VI.- Pues bien, partiendo de esta doctrina y dado que la no suspensión de la medida no haría perder al proceso su finalidad, desde el momento en que con la resolución administrativa no se crea una situación irreversible o muy difícil de reponer, a diferencia de lo que puede llegar a pasar con las expulsiones de personas extranjeras con acreditada raigambre en España, y dado que la expulsión del hoy apelado no se derivaría de la resolución suspendida y que tampoco se ha acreditado una especial necesidad de adoptar la medida cautelar en atención a las circunstancias concretas del caso, no puede la Sala compartir el criterio de la Juzgadora a quo y debe, previa estimación del recurso y revocación de la resolución dictada, declarar no haber lugar a la adopción de la medida cautelar enjuiciada.

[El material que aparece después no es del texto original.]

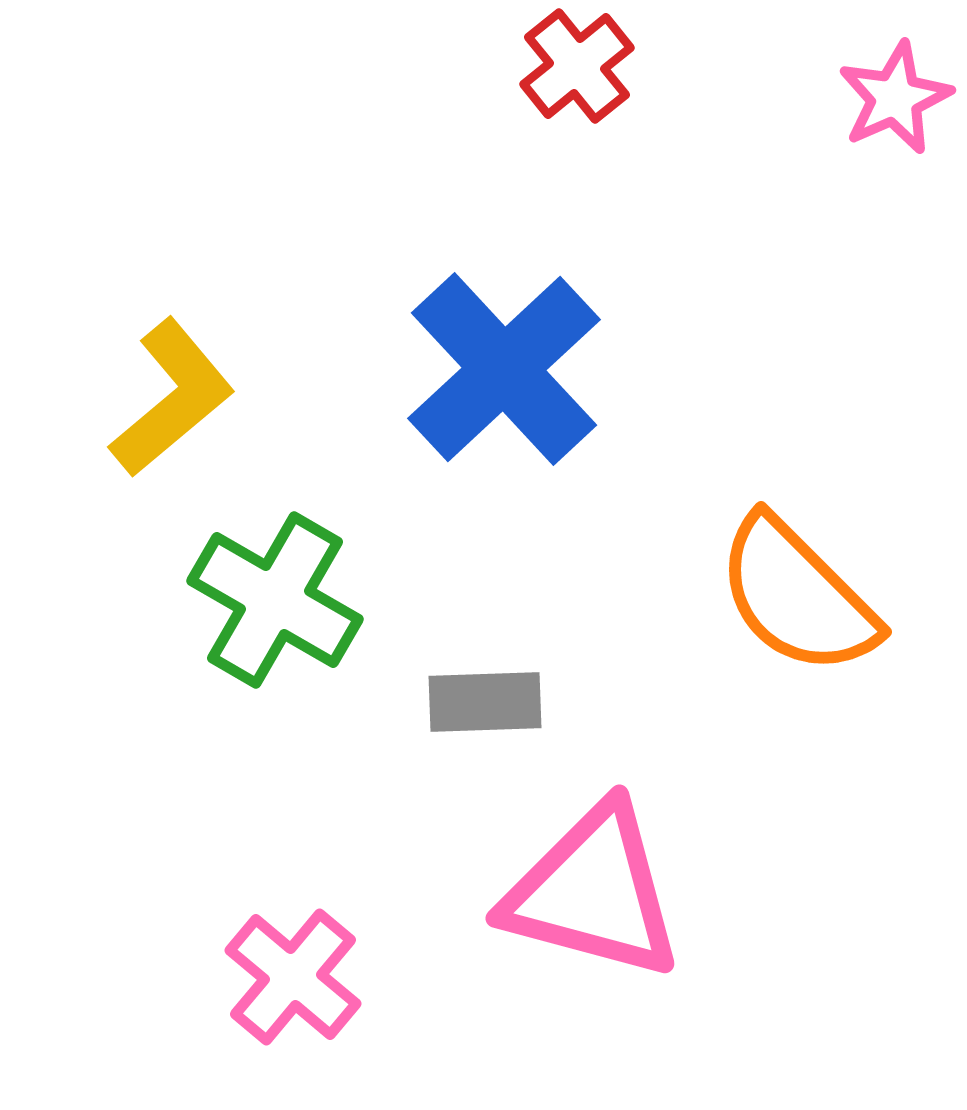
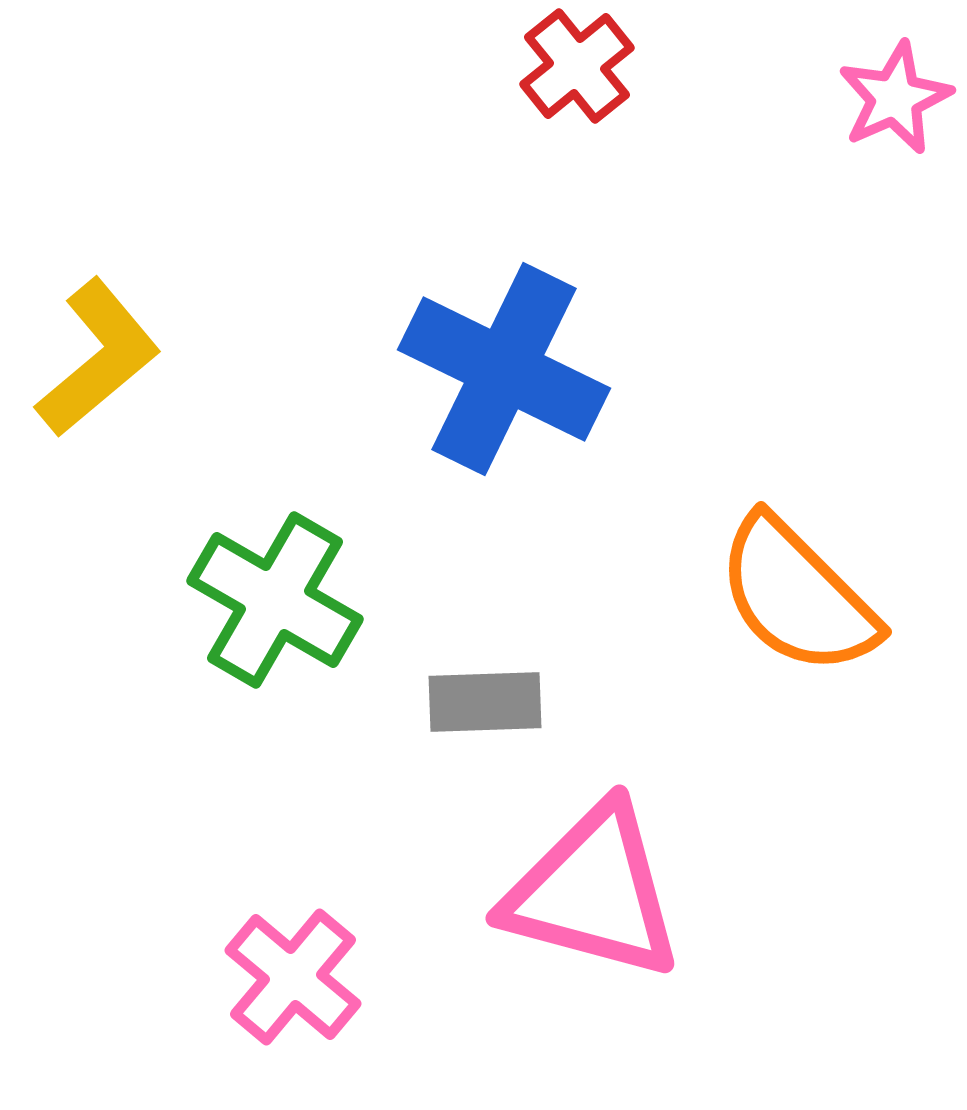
blue cross: rotated 21 degrees counterclockwise
yellow L-shape: moved 74 px left, 40 px up
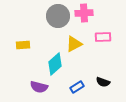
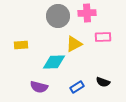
pink cross: moved 3 px right
yellow rectangle: moved 2 px left
cyan diamond: moved 1 px left, 2 px up; rotated 40 degrees clockwise
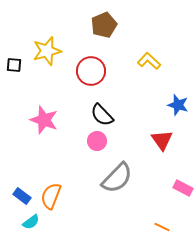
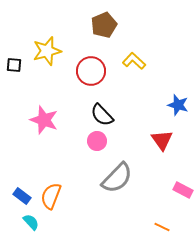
yellow L-shape: moved 15 px left
pink rectangle: moved 2 px down
cyan semicircle: rotated 96 degrees counterclockwise
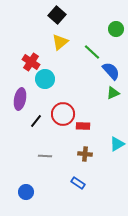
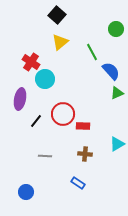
green line: rotated 18 degrees clockwise
green triangle: moved 4 px right
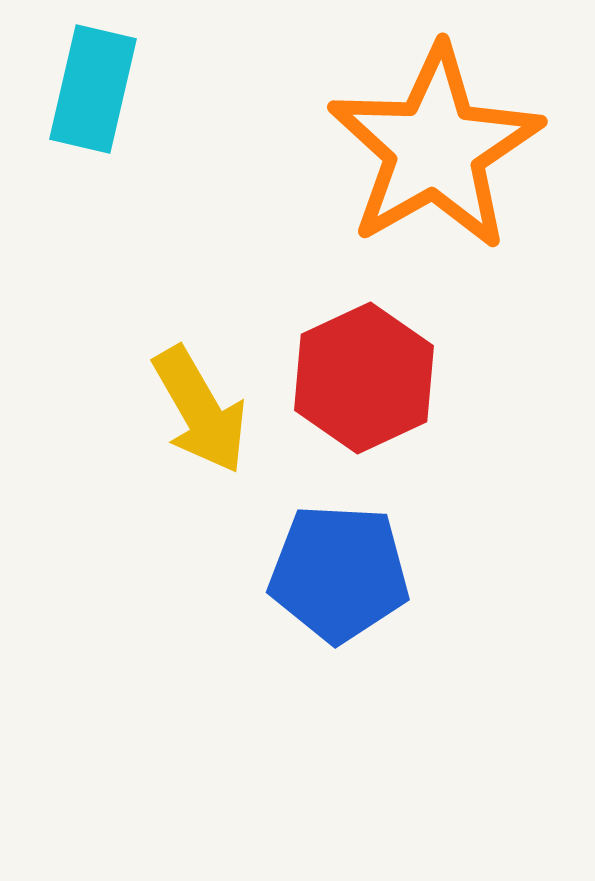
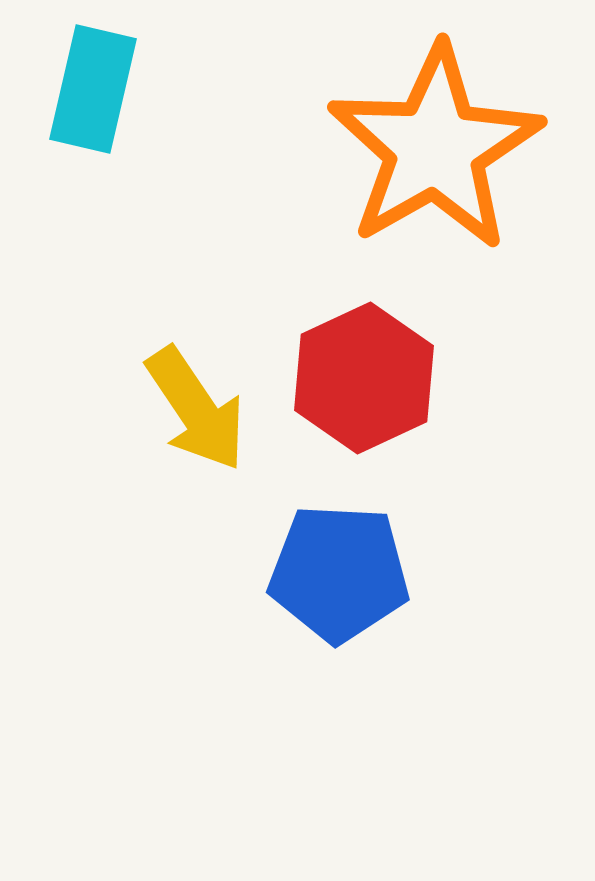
yellow arrow: moved 4 px left, 1 px up; rotated 4 degrees counterclockwise
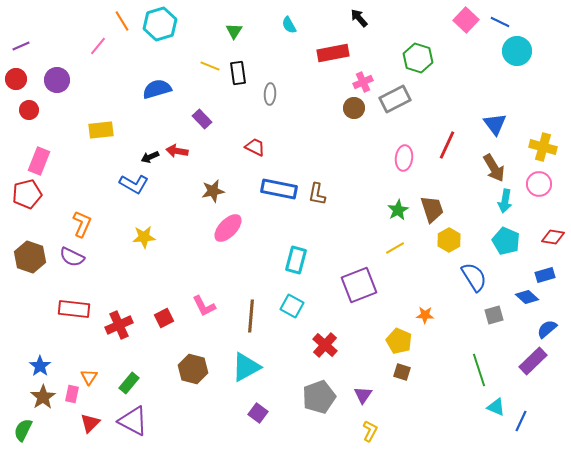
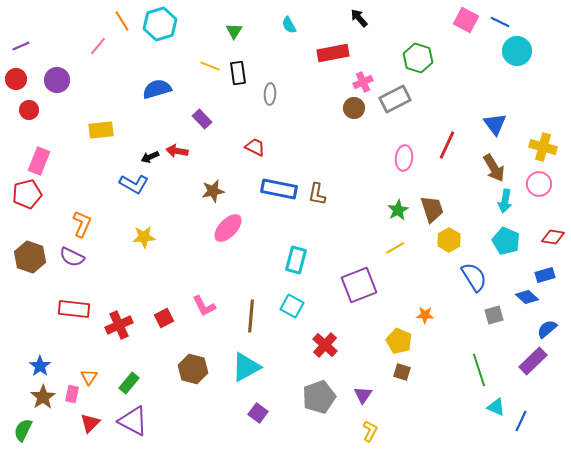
pink square at (466, 20): rotated 15 degrees counterclockwise
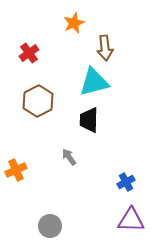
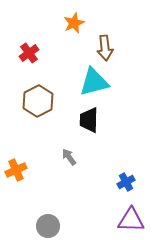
gray circle: moved 2 px left
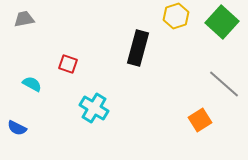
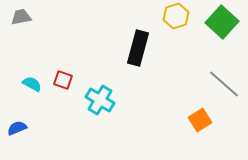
gray trapezoid: moved 3 px left, 2 px up
red square: moved 5 px left, 16 px down
cyan cross: moved 6 px right, 8 px up
blue semicircle: rotated 132 degrees clockwise
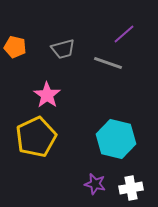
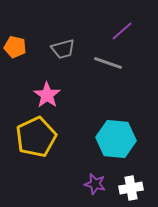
purple line: moved 2 px left, 3 px up
cyan hexagon: rotated 9 degrees counterclockwise
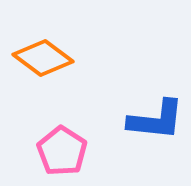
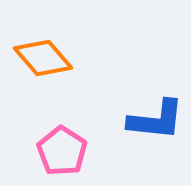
orange diamond: rotated 12 degrees clockwise
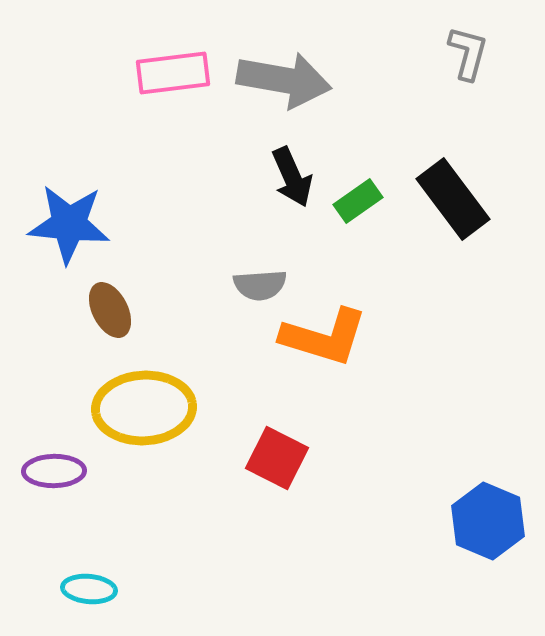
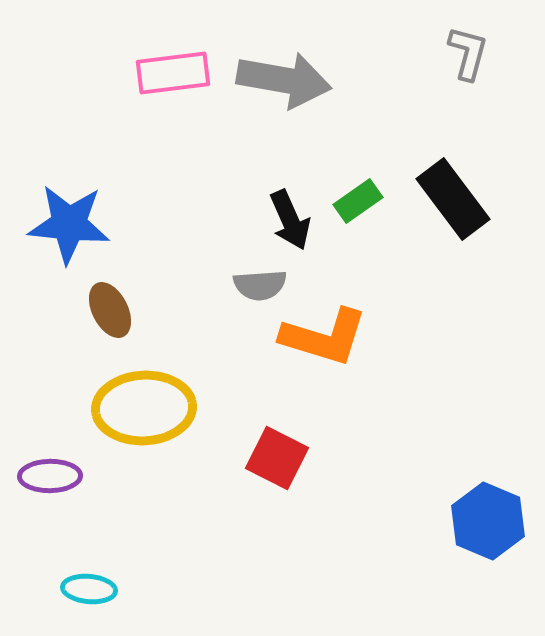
black arrow: moved 2 px left, 43 px down
purple ellipse: moved 4 px left, 5 px down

VII.- De acuerdo con lo establecido en el artículo 139 de la Ley 29/1998, de 13 de julio, Reguladora de la Jurisdicción Contencioso-Administrativa , procede no hacer expresa imposición de las costas procesales de ninguna de las dos instancias, al no haber razón legal para ello.
Vistos los preceptos legales citados y los demás de general aplicación,
Fallo
Que estimamos el recurso de apelación interpuesto por la Abogacía del estado, en la representación que legalmente tiene conferida de la Administración General del Estado, contra la resolución dictada, el día veintiuno de mayo de dos mil ocho, por el Juzgado de lo Contencioso-Administrativo de Palencia en esta causa, por lo que debemos revocar y revocamos la misma; y declarar no haber lugar a la suspensión cautelar de la Resolución de la Subdelegación del Gobierno en Palencia de fecha tres de enero de dos mil ocho, por la que acuerda denegar la solicitud de autorización de residencia del hoy apelado. Todo ello, sin hacer expresa imposición de las costas procesales de ninguna de las dos instancias a ninguno de los litigantes.
Así, por esta nuestra sentencia, definitivamente juzgando, lo pronunciamos, mandamos y firmamos.
PUBLICACIÓN.- La anterior resolución fue leída y publicada, el día de su fecha, por el Ilmo. Sr. Magistrado Ponente, don AGUSTÍN PICÓN PALACIO, estando constituido el Tribunal en audiencia pública. Doy fe.